Follow this navigation to enable or disable commitment control for an individual module:

Setup Financials / Supply Chain | Install | Installation Options | Products

The following screenshot shows the Installation Options – Products page:

This page allows a system administrator to activate any installed PeopleSoft modules as well as to enable commitment control feature for a PeopleSoft module.

The PeopleSoft Products section lists all PeopleSoft modules. Select the checkbox next to a module that is implemented by the organization.

The Enable Commitment Control section shows the PeopleSoft modules for which commitment control can be enabled. Select the checkbox next to a module to activate commitment control and validate transactions in it against defined budgets.

Setting up system-level commitment control options

After enabling commitment control for desired modules, we need to set up some processing options at the system level.
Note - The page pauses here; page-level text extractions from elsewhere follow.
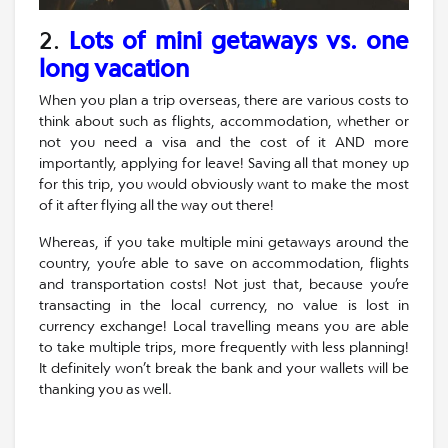
2.
Lots of mini getaways vs. one
long vacation
When you plan a trip overseas, there are various costs to
think about such as flights, accommodation, whether or
not you need a visa and the cost of it AND more
importantly, applying for leave! Saving all that money up
for this trip, you would obviously want to make the most
of it after flying all the way out there!
Whereas, if you take multiple mini getaways around the
country, you’re able to save on accommodation, flights
and transportation costs! Not just that, because you’re
transacting in the local currency, no value is lost in
currency exchange! Local travelling means you are able
to take multiple trips, more frequently with less planning!
It definitely won’t break the bank and your wallets will be
thanking you as well.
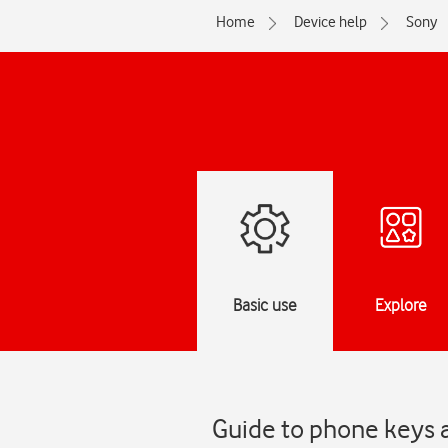
Home
Device help
Sony
Basic use
Explore
Guide to phone keys a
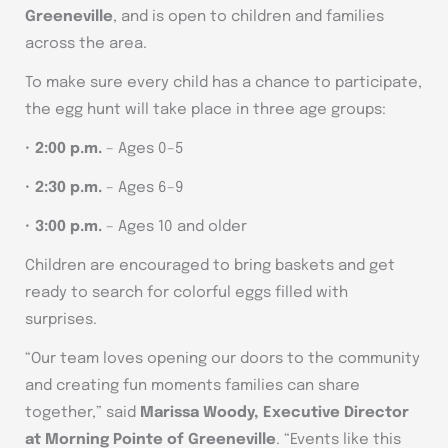
Greeneville
, and is open to children and families
across the area.
To make sure every child has a chance to participate,
the egg hunt will take place in three age groups:
•
2:00 p.m.
– Ages 0–5
•
2:30 p.m.
– Ages 6–9
•
3:00 p.m.
– Ages 10 and older
Children are encouraged to bring baskets and get
ready to search for colorful eggs filled with
surprises.
“Our team loves opening our doors to the community
and creating fun moments families can share
together,” said
Marissa Woody, Executive Director
at Morning Pointe of Greeneville
. “Events like this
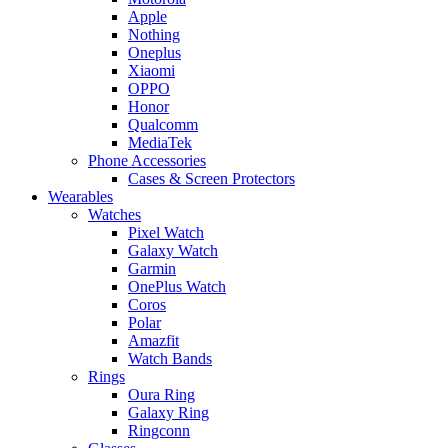
Apple
Nothing
Oneplus
Xiaomi
OPPO
Honor
Qualcomm
MediaTek
Phone Accessories
Cases & Screen Protectors
Wearables
Watches
Pixel Watch
Galaxy Watch
Garmin
OnePlus Watch
Coros
Polar
Amazfit
Watch Bands
Rings
Oura Ring
Galaxy Ring
Ringconn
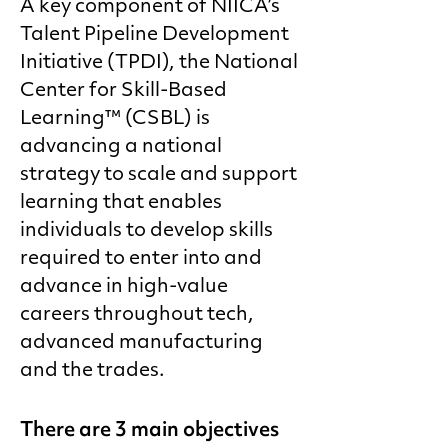
A key component of NIICA’s
Talent Pipeline Development
Initiative (TPDI), the National
Center for Skill-Based
Learning™ (CSBL) is
advancing a national
strategy to scale and support
learning that enables
individuals to develop skills
required to enter into and
advance in high-value
careers throughout tech,
advanced manufacturing
and the trades.
There are 3 main objectives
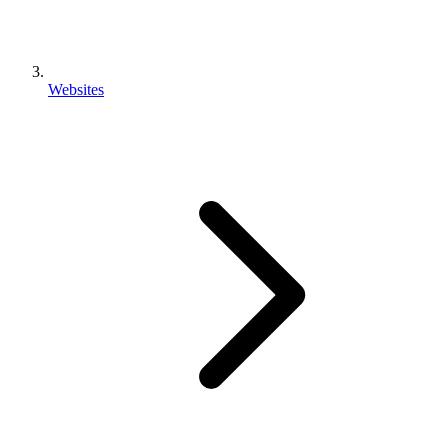
Websites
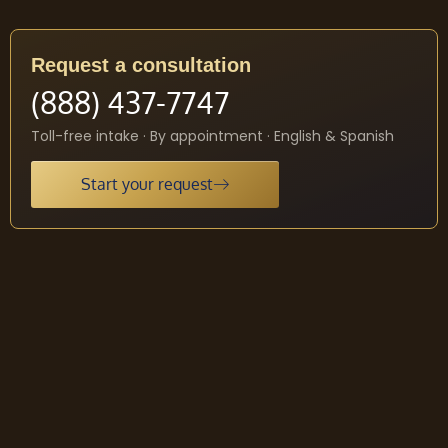
Request a consultation
(888) 437-7747
Toll-free intake · By appointment · English & Spanish
Start your request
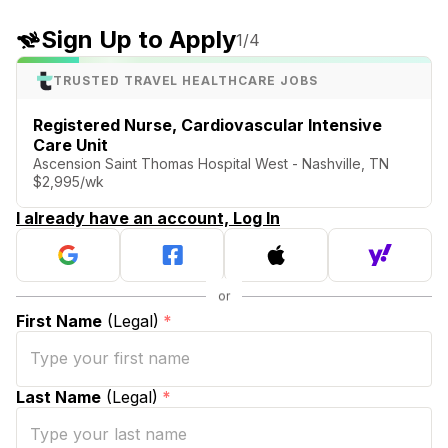
Sign Up to Apply
1
/4
TRUSTED TRAVEL HEALTHCARE JOBS
Registered Nurse, Cardiovascular Intensive
Care Unit
Ascension Saint Thomas Hospital West - Nashville, TN
$2,995/wk
I already have an account, Log In
First Name
(Legal)
*
Last Name
(Legal)
*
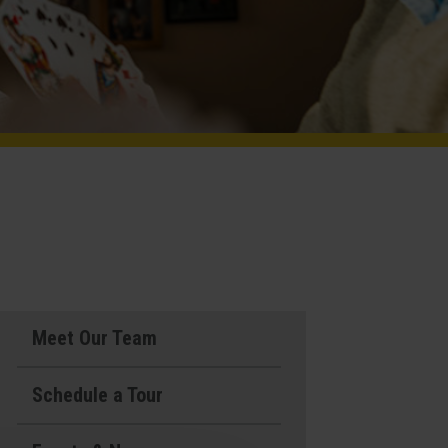
Meet Our Team
Schedule a Tour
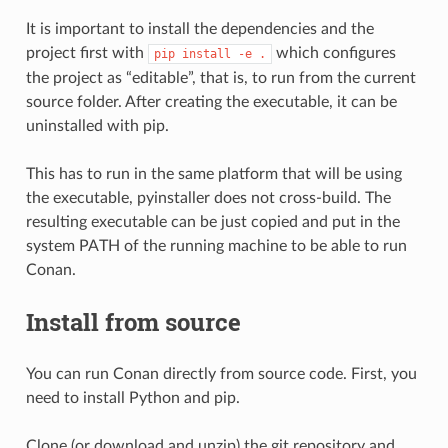
It is important to install the dependencies and the
project first with
which configures
pip
install
-e
.
the project as “editable”, that is, to run from the current
source folder. After creating the executable, it can be
uninstalled with pip.
This has to run in the same platform that will be using
the executable, pyinstaller does not cross-build. The
resulting executable can be just copied and put in the
system PATH of the running machine to be able to run
Conan.
Install from source
You can run Conan directly from source code. First, you
need to install Python and pip.
Clone (or download and unzip) the git repository and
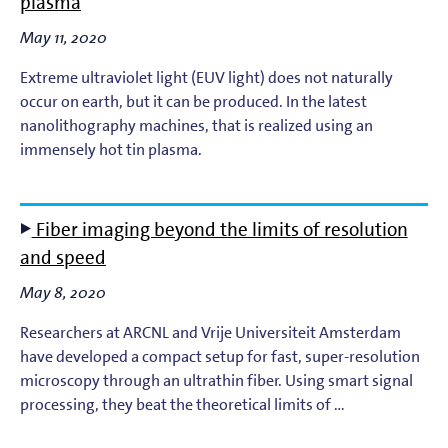
plasma
Light-Matter Interaction
May 11, 2020
Materials & Surface Science for EUV Lithography
Extreme ultraviolet light (EUV light) does not naturally
occur on earth, but it can be produced. In the latest
Materials Theory and Modeling
nanolithography machines, that is realized using an
immensely hot tin plasma.
Nanolayers
Nanophotochemistry
Fiber imaging beyond the limits of resolution
and speed
Nanoscale Imaging and Metrology
May 8, 2020
Plasma Theory and Modeling
Researchers at ARCNL and Vrije Universiteit Amsterdam
have developed a compact setup for fast, super-resolution
Short-Wavelength Light Sources for EUV Metrology
microscopy through an ultrathin fiber. Using smart signal
processing, they beat the theoretical limits of …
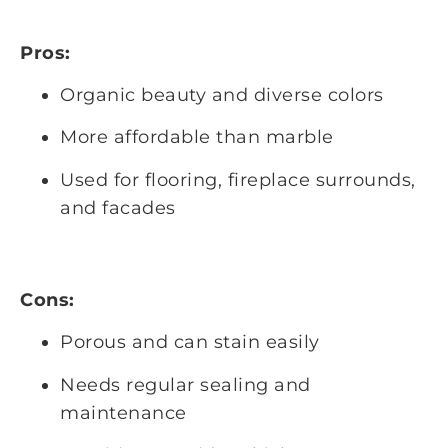
Pros:
Organic beauty and diverse colors
More affordable than marble
Used for flooring, fireplace surrounds,
and facades
Cons:
Porous and can stain easily
Needs regular sealing and
maintenance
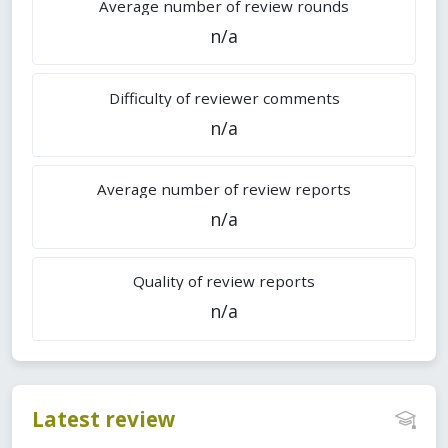
Average number of review rounds
n/a
Difficulty of reviewer comments
n/a
Average number of review reports
n/a
Quality of review reports
n/a
Latest review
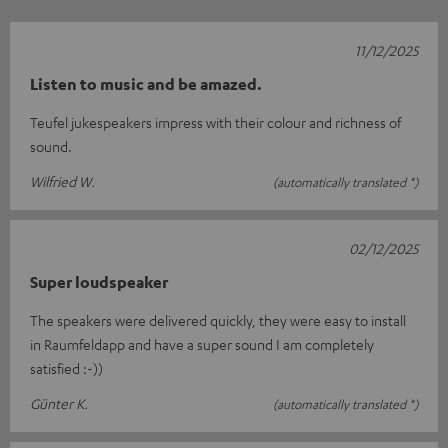
11/12/2025
Listen to music and be amazed.
Teufel jukespeakers impress with their colour and richness of
sound.
Wilfried W.
(automatically translated *)
02/12/2025
Super loudspeaker
The speakers were delivered quickly, they were easy to install
in Raumfeldapp and have a super sound I am completely
satisfied :-))
Günter K.
(automatically translated *)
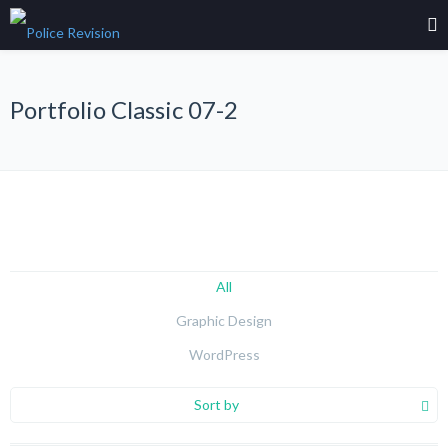
Portfolio Classic 07-2
All
Graphic Design
WordPress
Sort by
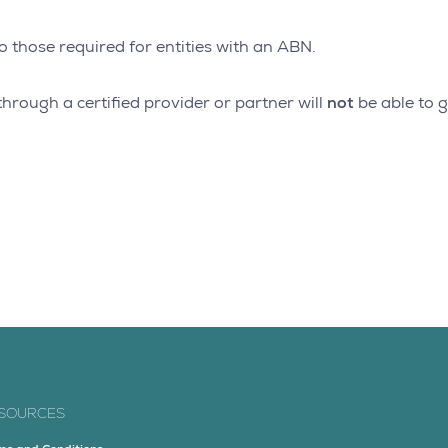
o those required for entities with an ABN.
not
hrough a certified provider or partner will
be able to g
SOURCES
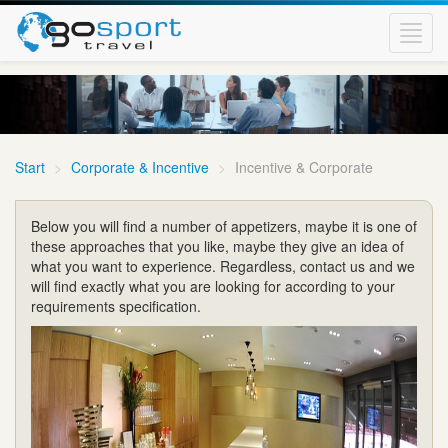
Toggl
navig
Start
Corporate & Incentive
Incentive & Corporate
Below you will find a number of appetizers, maybe it is one of
these approaches that you like, maybe they give an idea of
what you want to experience. Regardless, contact us and we
will find exactly what you are looking for according to your
requirements specification.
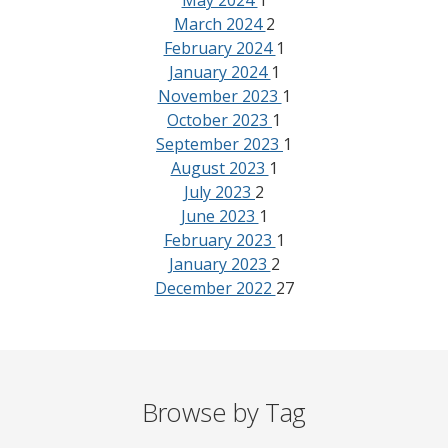
May 2024
1
March 2024
2
February 2024
1
January 2024
1
November 2023
1
October 2023
1
September 2023
1
August 2023
1
July 2023
2
June 2023
1
February 2023
1
January 2023
2
December 2022
27
Browse by Tag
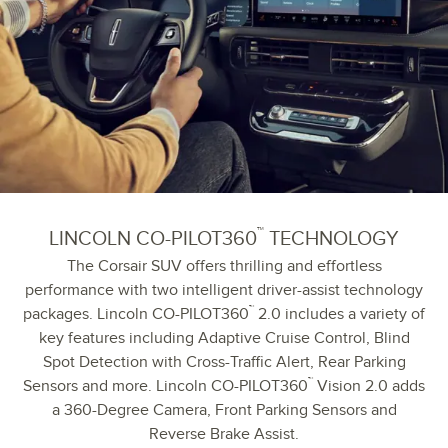
™
LINCOLN CO-PILOT360
TECHNOLOGY
The Corsair SUV offers thrilling and effortless
performance with two intelligent driver-assist technology
™
packages. Lincoln CO-PILOT360
2.0 includes a variety of
key features including Adaptive Cruise Control, Blind
Spot Detection with Cross-Traffic Alert, Rear Parking
™
Sensors and more. Lincoln CO-PILOT360
Vision 2.0 adds
a 360-Degree Camera, Front Parking Sensors and
Reverse Brake Assist.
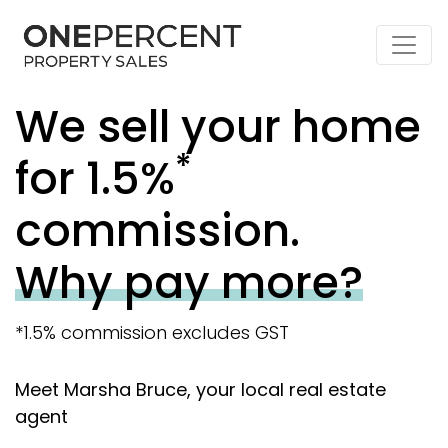
We sell your home
*
for 1.5%
commission.
Why pay more?
*1.5% commission excludes GST
Meet Marsha Bruce, your local real estate
agent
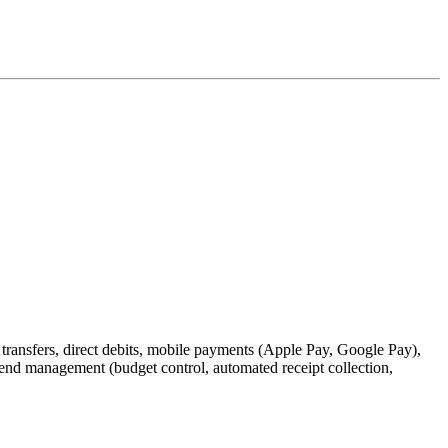
 transfers, direct debits, mobile payments (Apple Pay, Google Pay),
pend management (budget control, automated receipt collection,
Follow this navigation to set up these system level options:

Setup Financials / Supply Chain | Install | Installation Options | Commitment Control

The following screenshot shows the Installation Options – Commitment Control page:

  • Default Budget Date: This field specifies the default budget date that is populated on the requisitions, purchase orders and vouchers. The available options are Accounting Date Default (to use the document accounting date as the budget date) and Predecessor Doc Date Default (to use the budget date from the predecessor document). For example, the purchase order inherits requisition’s budget date, and the voucher inherits the purchase order’s budget date.
  • Reversal Date Option: There are situations when changes are made to an already budget-checked transaction. Whenever this happens, the document needs to be budget checked again. This field determines how the changed transactions are posted. Consider a case where a requisition for $1,000 is created and successfully budget checked in January. In February, the requisition has to be increased to $1,200. It will need to be budget checked again. The available options are Prior Date (this option completely reverses pre-encumbrance entries for January for $1,000 and creates new entries for $1,200 in February) and Current Date (this option creates additional entries for $200 for February, while leaving $1,000 entries for January unchanged).
  • BP Liquidation Option: We already saw that system liquidates the pre-encumbrance and encumbrance amounts while budget checking purchase orders and vouchers. This field determines the period when the previous amount is liquidated, if the transactions occur in different periods. The available options are Current Document Budget period (liquidate the amounts in the current period) and Prior Document Budget period (liquidate the amounts in the period when the source document was created).
  • Enable Budget Pre-Check: This is a useful option to test the expense transactions without actually committing the amounts (pre-encumbrance, encumbrance, and expenditure) in respective ledgers. We may budget check a transaction and find that it fails the validation. Rather than budget checking and then handling the exception, it is much more efficient to simply do a budget pre-check. The system shows all the potential error messages which can help us in correcting the transaction data appropriately. Select the checkbox next to a module to enable this feature.